Quant au duc de Guise, qui avoit donné au bastion de l’Évangile, quelque peu de noblesse le suivoit, mais les gens de pied ne voulurent point sortir de leurs tranchées. Pour punition de quoi, Monsieur cassa honteusement maistres de camp et capitaines, jusques à soixante compagnies, mettant les Suisses en leurs gardes.
On avoit des députez de Montauban avec La Noue, pour faire parler les Rochelois. Il n’y eut autre response sinon qu’ils feroyent tout, ayans les consciences, vies et biens bien asseurez. Lors, la peste s’adjousta aux autres maux de l’armée, sur tout dans les navires, où mourut le vicomte d’Usas [169], y ayant commandement. Monsieur, se pourmenant avec son frère et le roi de Navarre, faillit à estre tué [170] dans le fossé, d’une meschante pièce chergée de dragée. Mais Vins [171] se jetta au devant de lui, si bien qu’il n’eut que quelques rifflades au col, à la main gauche et à la cuisse ; mais son écran, Vins, en eut par la hanche, qu’on creut avoir esté guairi par enchantement.
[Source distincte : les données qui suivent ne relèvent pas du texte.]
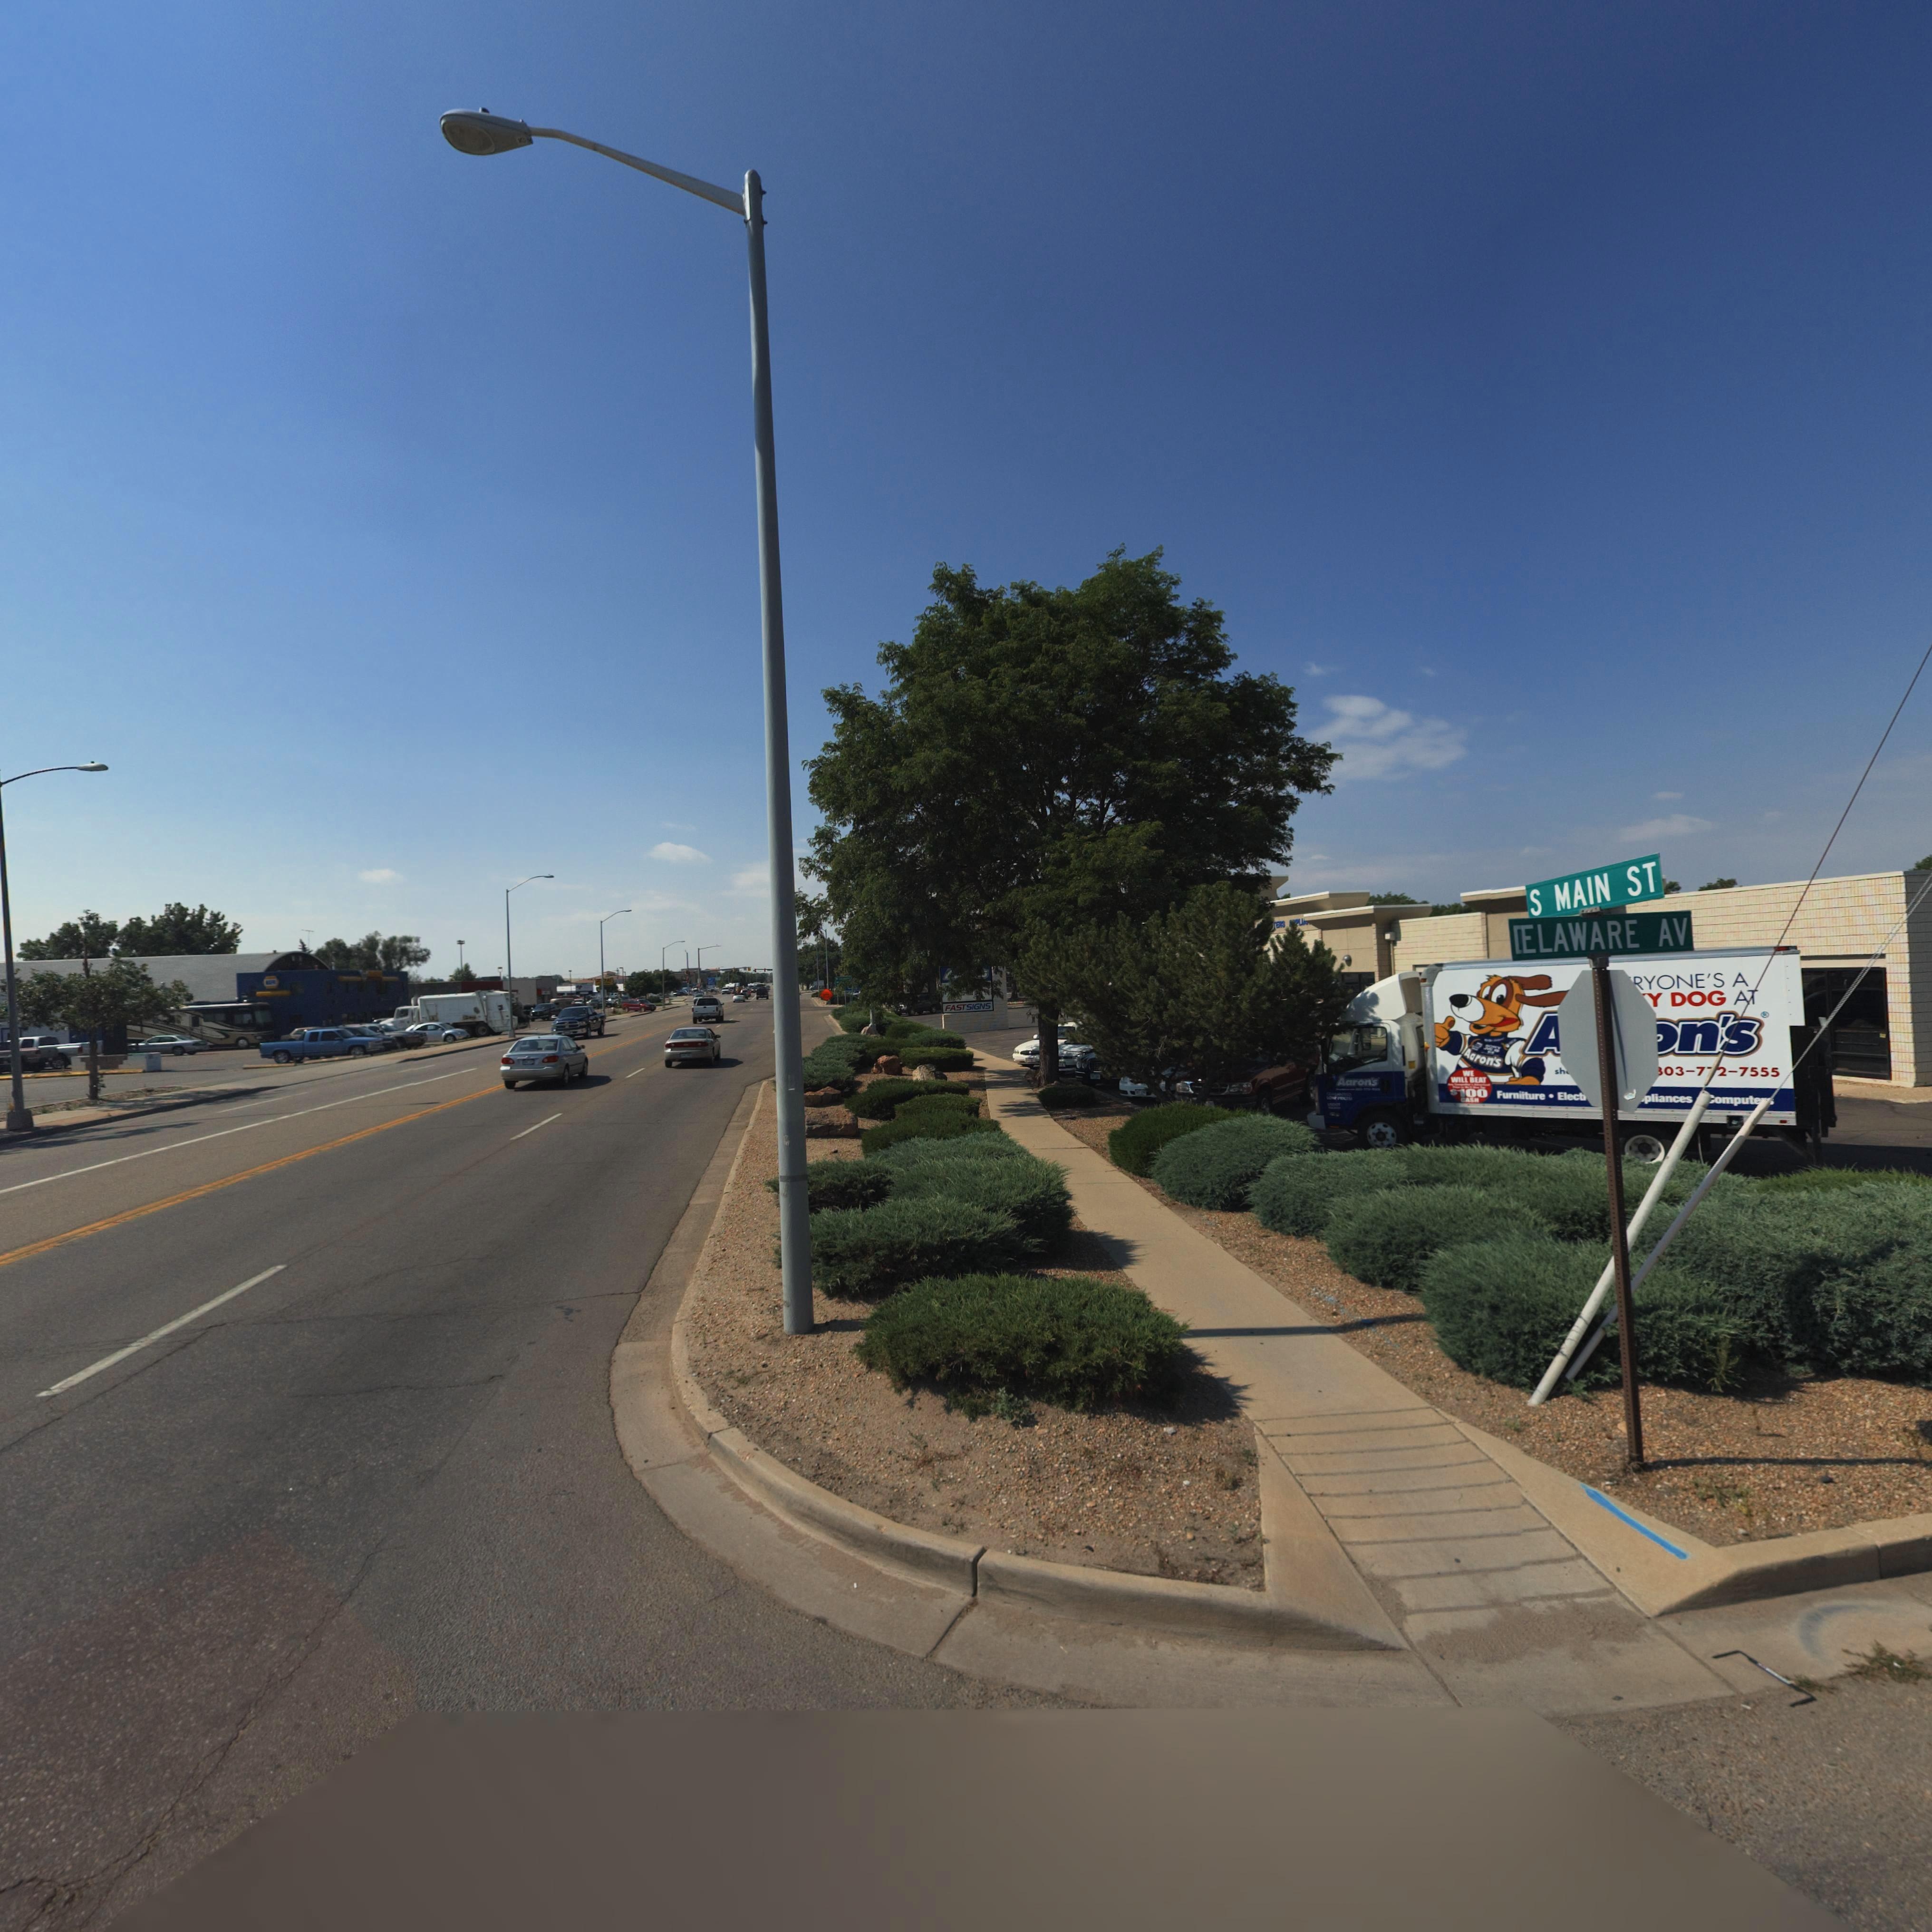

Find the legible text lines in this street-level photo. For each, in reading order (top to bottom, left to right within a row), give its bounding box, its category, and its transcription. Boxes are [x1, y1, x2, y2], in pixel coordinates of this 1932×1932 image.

[1529, 859, 1657, 917] StreetName: S MAIN ST
[1512, 915, 1690, 955] StreetName: *ELAWARE AV
[264, 979, 276, 985] None: N*PA
[596, 978, 611, 982] BusinessName: Z**
[944, 1002, 991, 1012] BusinessName: FASTSIGNS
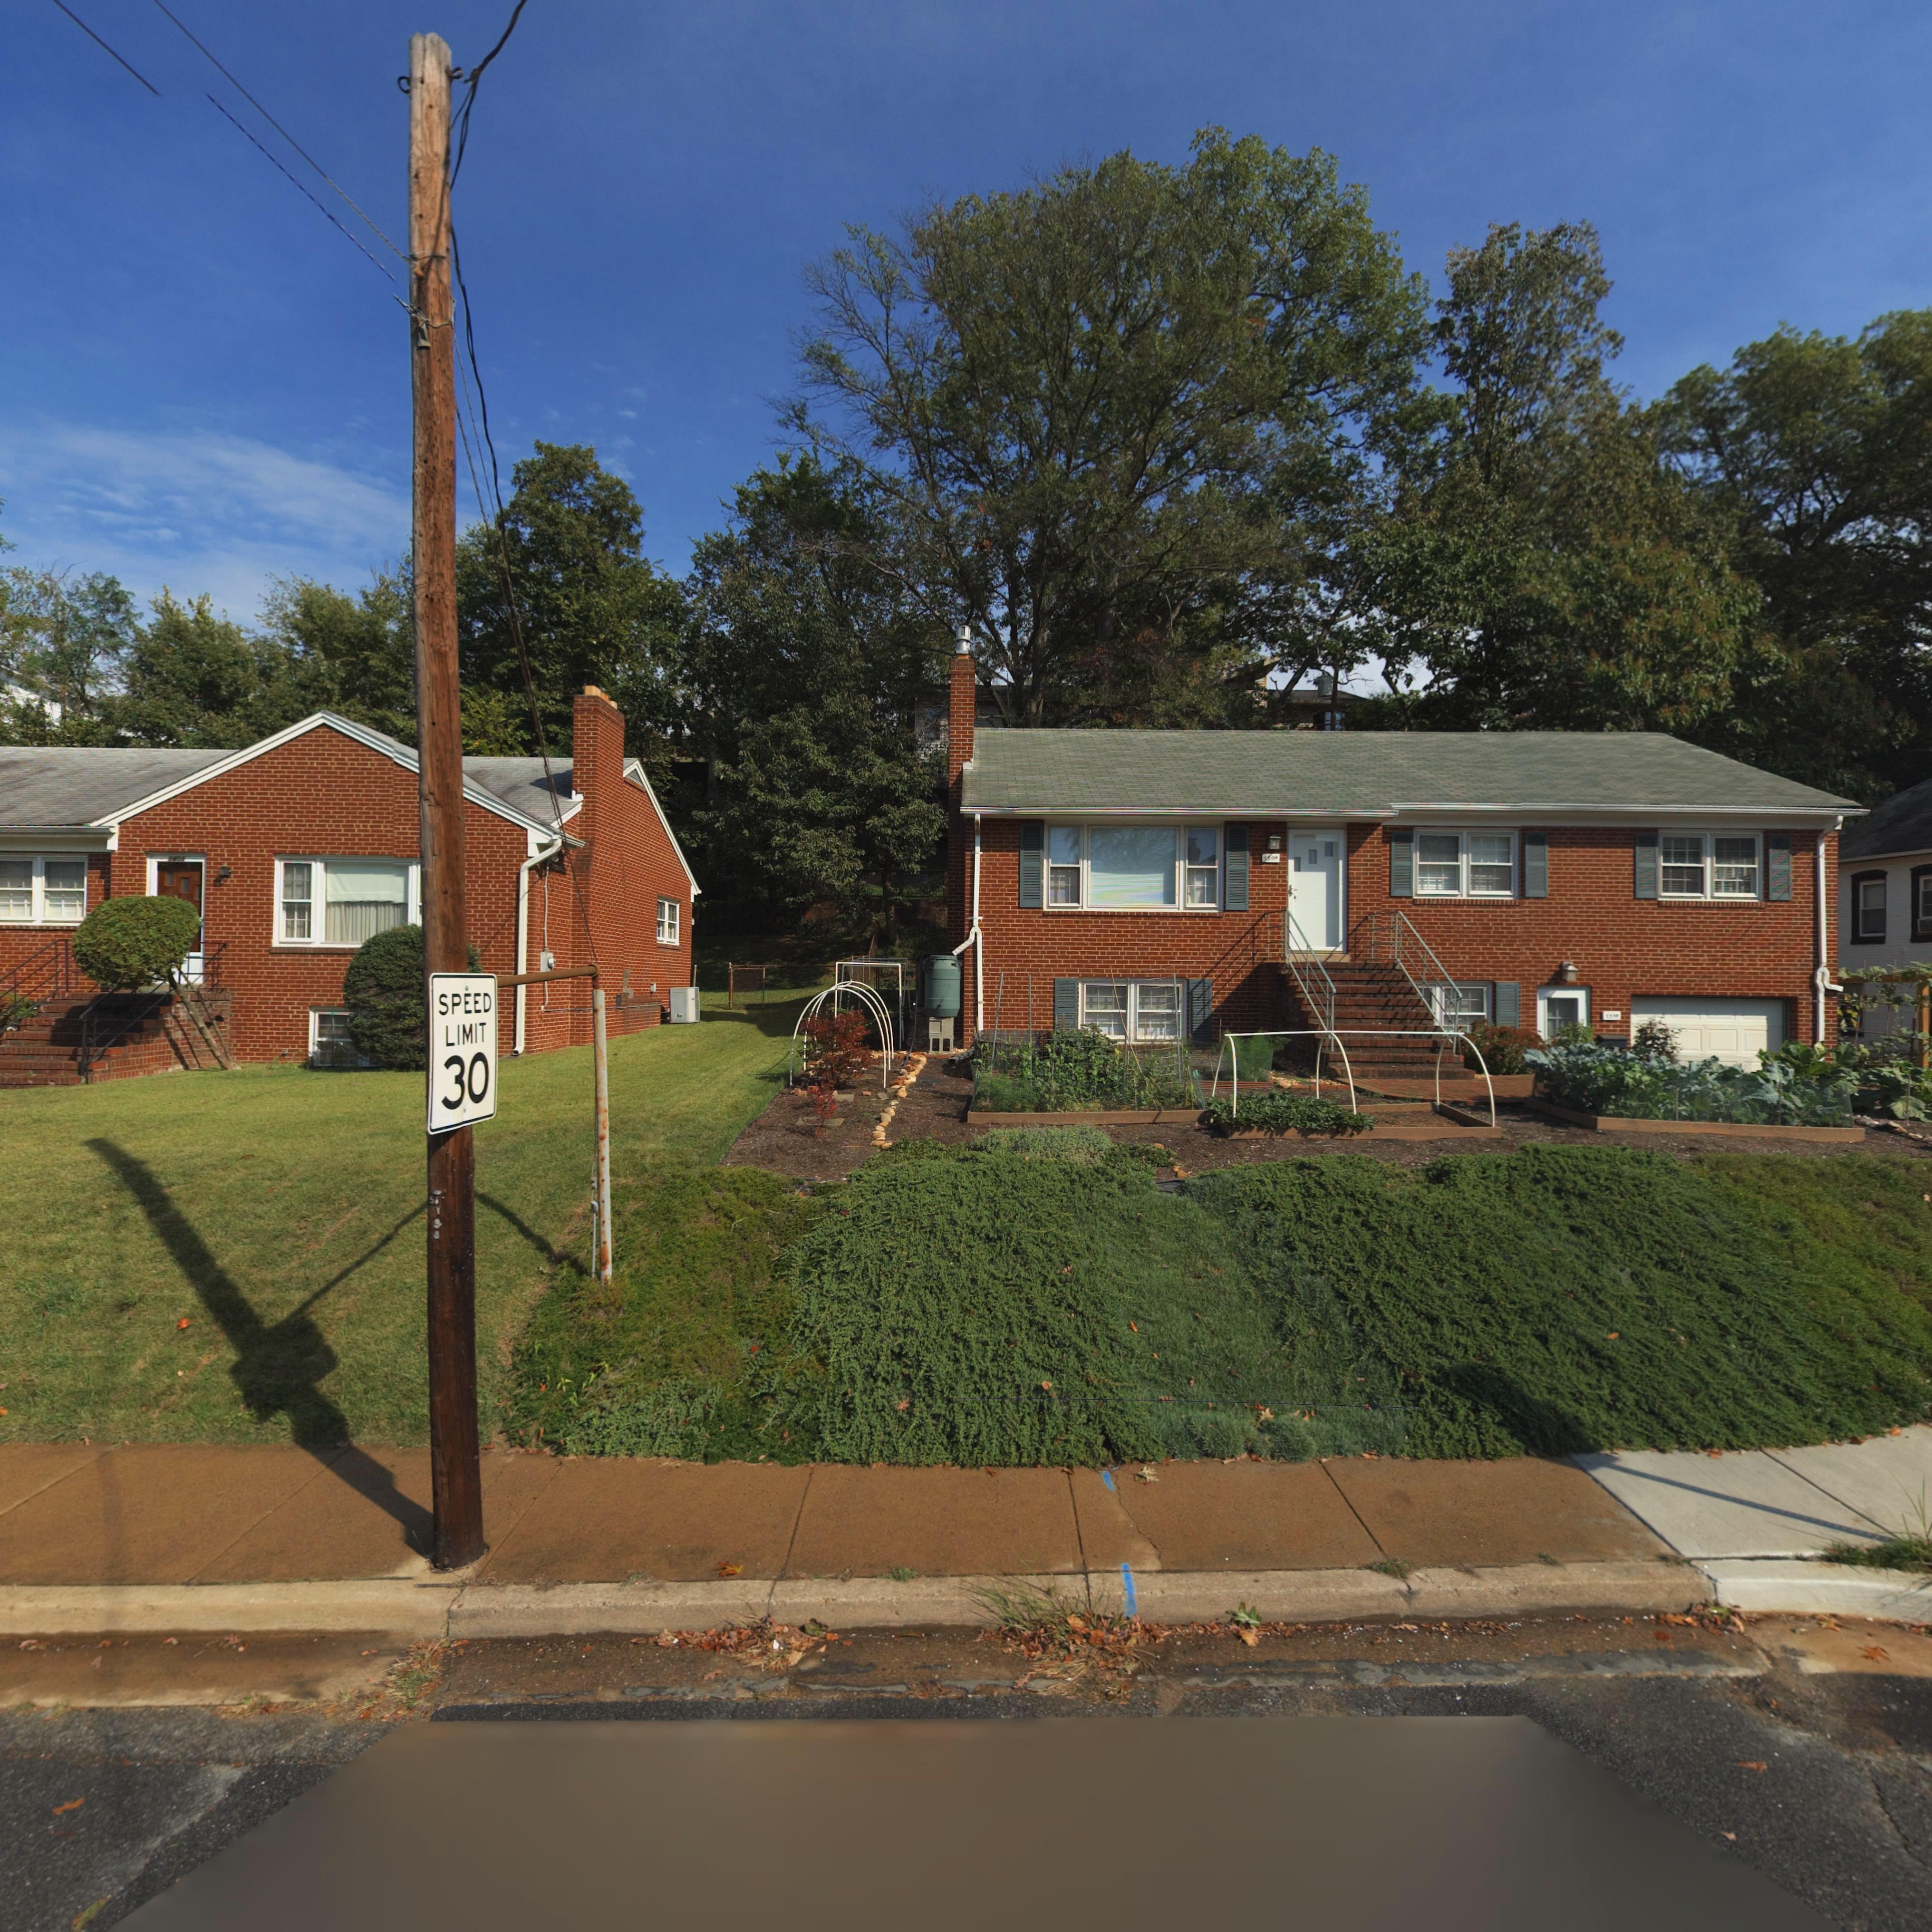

Et puis, bien qu’on fist jouer une mine à la Vieille fontaine et qu’on commençast une batterie nouvelle à la porte Sainct Nicolas [172], tout cela ne fut que pour haster le parlement où se trouvèrent les comtes de Suze [173], de Rets et de la Vaugion [174], Montluc, Villecler, Biron et Malicorne [175], ausquels on adjoint depuis La Noue et Villeroi. D’autre costé, le baillif Gargouilleau et les députez de Montauban et de Nismes s’assemblèrent et tombèrent d’accord des articles que nous vous donnerons à la fin du livre [176]. Ce chapitre nous donnera encores la petite merveille sur laquelle plusieurs ont cerché des causes naturelles, c’est que, sur la grande nécessité des Rochelois, le Havre fut rempli d’une monstrueuse quantité de sourdons et pétoncles [177], ce qu’on n’avoit jamais veu en ce lieu et dont les réformez ont encores les tableaux en leurs maisons pour mémoire comme d’un miracle. Ce peuple accoustumé à courir pour s’en munir sur les vases, quelques soldats de l’armée avoyent empoigné des femmes qu’ils forcèrent durant le parlement. Mais elles y coururent en grand nombre ; et parmi elles y en avoit de barbues, qui avoyent caché les armes sous la cotte. Celles-là, rangeans le long de la coste, ne faillirent pas de voir donner à la trouppe les plus eschauffez, ni aussi de leur coupper chemin et les guérir de leurs chaleurs.